BEGIN Exercise inputs

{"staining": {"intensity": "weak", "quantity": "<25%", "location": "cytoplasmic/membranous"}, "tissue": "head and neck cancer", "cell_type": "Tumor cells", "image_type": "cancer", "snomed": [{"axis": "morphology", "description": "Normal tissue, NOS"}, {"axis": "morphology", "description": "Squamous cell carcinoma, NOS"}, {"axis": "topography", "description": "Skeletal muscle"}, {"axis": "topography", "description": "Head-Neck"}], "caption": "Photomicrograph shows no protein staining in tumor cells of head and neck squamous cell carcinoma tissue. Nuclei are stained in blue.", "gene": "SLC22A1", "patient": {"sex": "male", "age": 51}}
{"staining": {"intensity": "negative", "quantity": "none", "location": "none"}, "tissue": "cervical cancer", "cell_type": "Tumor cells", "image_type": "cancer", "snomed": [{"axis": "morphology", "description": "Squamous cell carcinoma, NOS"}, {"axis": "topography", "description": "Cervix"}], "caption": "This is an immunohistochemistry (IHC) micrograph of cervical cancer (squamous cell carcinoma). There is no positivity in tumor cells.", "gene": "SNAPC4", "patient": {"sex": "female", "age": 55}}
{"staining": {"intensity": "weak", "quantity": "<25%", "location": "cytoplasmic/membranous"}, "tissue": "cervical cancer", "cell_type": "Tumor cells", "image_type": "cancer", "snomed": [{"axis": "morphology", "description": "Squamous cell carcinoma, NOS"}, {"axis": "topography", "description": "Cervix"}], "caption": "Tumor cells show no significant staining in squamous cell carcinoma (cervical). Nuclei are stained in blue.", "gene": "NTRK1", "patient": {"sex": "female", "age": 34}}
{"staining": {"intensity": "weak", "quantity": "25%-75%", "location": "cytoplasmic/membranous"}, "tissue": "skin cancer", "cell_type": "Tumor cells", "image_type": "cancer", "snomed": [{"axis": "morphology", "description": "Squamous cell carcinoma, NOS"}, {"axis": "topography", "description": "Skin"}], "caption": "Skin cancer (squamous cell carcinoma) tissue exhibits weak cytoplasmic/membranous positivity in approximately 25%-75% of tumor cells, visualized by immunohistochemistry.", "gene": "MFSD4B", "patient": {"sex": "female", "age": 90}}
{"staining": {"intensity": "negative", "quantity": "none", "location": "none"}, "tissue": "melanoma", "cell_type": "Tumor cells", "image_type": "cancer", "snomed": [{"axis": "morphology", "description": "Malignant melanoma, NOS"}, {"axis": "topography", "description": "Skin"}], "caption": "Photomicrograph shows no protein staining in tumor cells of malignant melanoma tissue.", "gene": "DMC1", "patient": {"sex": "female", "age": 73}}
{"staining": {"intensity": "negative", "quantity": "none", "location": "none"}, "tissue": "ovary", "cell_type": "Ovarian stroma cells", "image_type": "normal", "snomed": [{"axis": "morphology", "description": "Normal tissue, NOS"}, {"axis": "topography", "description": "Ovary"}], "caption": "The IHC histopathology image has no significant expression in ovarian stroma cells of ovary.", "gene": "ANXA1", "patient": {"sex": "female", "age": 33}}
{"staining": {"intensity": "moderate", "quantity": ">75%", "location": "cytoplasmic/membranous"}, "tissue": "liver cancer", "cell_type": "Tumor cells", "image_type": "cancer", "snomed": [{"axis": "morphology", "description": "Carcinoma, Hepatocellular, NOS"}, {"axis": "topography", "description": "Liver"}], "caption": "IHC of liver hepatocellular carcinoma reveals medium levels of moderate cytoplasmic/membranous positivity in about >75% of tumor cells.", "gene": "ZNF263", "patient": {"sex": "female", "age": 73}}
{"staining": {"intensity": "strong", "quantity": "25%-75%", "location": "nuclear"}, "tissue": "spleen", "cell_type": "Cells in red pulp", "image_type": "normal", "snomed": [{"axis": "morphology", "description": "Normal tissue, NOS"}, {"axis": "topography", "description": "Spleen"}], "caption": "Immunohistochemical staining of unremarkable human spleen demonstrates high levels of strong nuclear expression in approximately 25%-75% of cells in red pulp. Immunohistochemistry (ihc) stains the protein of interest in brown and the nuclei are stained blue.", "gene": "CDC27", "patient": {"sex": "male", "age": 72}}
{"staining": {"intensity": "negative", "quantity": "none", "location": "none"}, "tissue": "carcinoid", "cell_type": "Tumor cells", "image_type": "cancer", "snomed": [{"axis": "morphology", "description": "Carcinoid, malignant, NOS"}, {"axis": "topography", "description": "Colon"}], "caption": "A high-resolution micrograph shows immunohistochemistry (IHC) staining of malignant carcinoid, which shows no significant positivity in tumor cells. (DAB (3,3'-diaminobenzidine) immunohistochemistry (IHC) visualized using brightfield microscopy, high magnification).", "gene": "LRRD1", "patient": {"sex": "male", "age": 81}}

END Exercise inputs

• Requirement:
Without omitting anything, reproduce the whole of the data.

• Task answer:
{"staining": {"intensity": "weak", "quantity": "<25%", "location": "cytoplasmic/membranous"}, "tissue": "head and neck cancer", "cell_type": "Tumor cells", "image_type": "cancer", "snomed": [{"axis": "morphology", "description": "Normal tissue, NOS"}, {"axis": "morphology", "description": "Squamous cell carcinoma, NOS"}, {"axis": "topography", "description": "Skeletal muscle"}, {"axis": "topography", "description": "Head-Neck"}], "caption": "Photomicrograph shows no protein staining in tumor cells of head and neck squamous cell carcinoma tissue. Nuclei are stained in blue.", "gene": "SLC22A1", "patient": {"sex": "male", "age": 51}}
{"staining": {"intensity": "negative", "quantity": "none", "location": "none"}, "tissue": "cervical cancer", "cell_type": "Tumor cells", "image_type": "cancer", "snomed": [{"axis": "morphology", "description": "Squamous cell carcinoma, NOS"}, {"axis": "topography", "description": "Cervix"}], "caption": "This is an immunohistochemistry (IHC) micrograph of cervical cancer (squamous cell carcinoma). There is no positivity in tumor cells.", "gene": "SNAPC4", "patient": {"sex": "female", "age": 55}}
{"staining": {"intensity": "weak", "quantity": "<25%", "location": "cytoplasmic/membranous"}, "tissue": "cervical cancer", "cell_type": "Tumor cells", "image_type": "cancer", "snomed": [{"axis": "morphology", "description": "Squamous cell carcinoma, NOS"}, {"axis": "topography", "description": "Cervix"}], "caption": "Tumor cells show no significant staining in squamous cell carcinoma (cervical). Nuclei are stained in blue.", "gene": "NTRK1", "patient": {"sex": "female", "age": 34}}
{"staining": {"intensity": "weak", "quantity": "25%-75%", "location": "cytoplasmic/membranous"}, "tissue": "skin cancer", "cell_type": "Tumor cells", "image_type": "cancer", "snomed": [{"axis": "morphology", "description": "Squamous cell carcinoma, NOS"}, {"axis": "topography", "description": "Skin"}], "caption": "Skin cancer (squamous cell carcinoma) tissue exhibits weak cytoplasmic/membranous positivity in approximately 25%-75% of tumor cells, visualized by immunohistochemistry.", "gene": "MFSD4B", "patient": {"sex": "female", "age": 90}}
{"staining": {"intensity": "negative", "quantity": "none", "location": "none"}, "tissue": "melanoma", "cell_type": "Tumor cells", "image_type": "cancer", "snomed": [{"axis": "morphology", "description": "Malignant melanoma, NOS"}, {"axis": "topography", "description": "Skin"}], "caption": "Photomicrograph shows no protein staining in tumor cells of malignant melanoma tissue.", "gene": "DMC1", "patient": {"sex": "female", "age": 73}}
{"staining": {"intensity": "negative", "quantity": "none", "location": "none"}, "tissue": "ovary", "cell_type": "Ovarian stroma cells", "image_type": "normal", "snomed": [{"axis": "morphology", "description": "Normal tissue, NOS"}, {"axis": "topography", "description": "Ovary"}], "caption": "The IHC histopathology image has no significant expression in ovarian stroma cells of ovary.", "gene": "ANXA1", "patient": {"sex": "female", "age": 33}}
{"staining": {"intensity": "moderate", "quantity": ">75%", "location": "cytoplasmic/membranous"}, "tissue": "liver cancer", "cell_type": "Tumor cells", "image_type": "cancer", "snomed": [{"axis": "morphology", "description": "Carcinoma, Hepatocellular, NOS"}, {"axis": "topography", "description": "Liver"}], "caption": "IHC of liver hepatocellular carcinoma reveals medium levels of moderate cytoplasmic/membranous positivity in about >75% of tumor cells.", "gene": "ZNF263", "patient": {"sex": "female", "age": 73}}
{"staining": {"intensity": "strong", "quantity": "25%-75%", "location": "nuclear"}, "tissue": "spleen", "cell_type": "Cells in red pulp", "image_type": "normal", "snomed": [{"axis": "morphology", "description": "Normal tissue, NOS"}, {"axis": "topography", "description": "Spleen"}], "caption": "Immunohistochemical staining of unremarkable human spleen demonstrates high levels of strong nuclear expression in approximately 25%-75% of cells in red pulp. Immunohistochemistry (ihc) stains the protein of interest in brown and the nuclei are stained blue.", "gene": "CDC27", "patient": {"sex": "male", "age": 72}}
{"staining": {"intensity": "negative", "quantity": "none", "location": "none"}, "tissue": "carcinoid", "cell_type": "Tumor cells", "image_type": "cancer", "snomed": [{"axis": "morphology", "description": "Carcinoid, malignant, NOS"}, {"axis": "topography", "description": "Colon"}], "caption": "A high-resolution micrograph shows immunohistochemistry (IHC) staining of malignant carcinoid, which shows no significant positivity in tumor cells. (DAB (3,3'-diaminobenzidine) immunohistochemistry (IHC) visualized using brightfield microscopy, high magnification).", "gene": "LRRD1", "patient": {"sex": "male", "age": 81}}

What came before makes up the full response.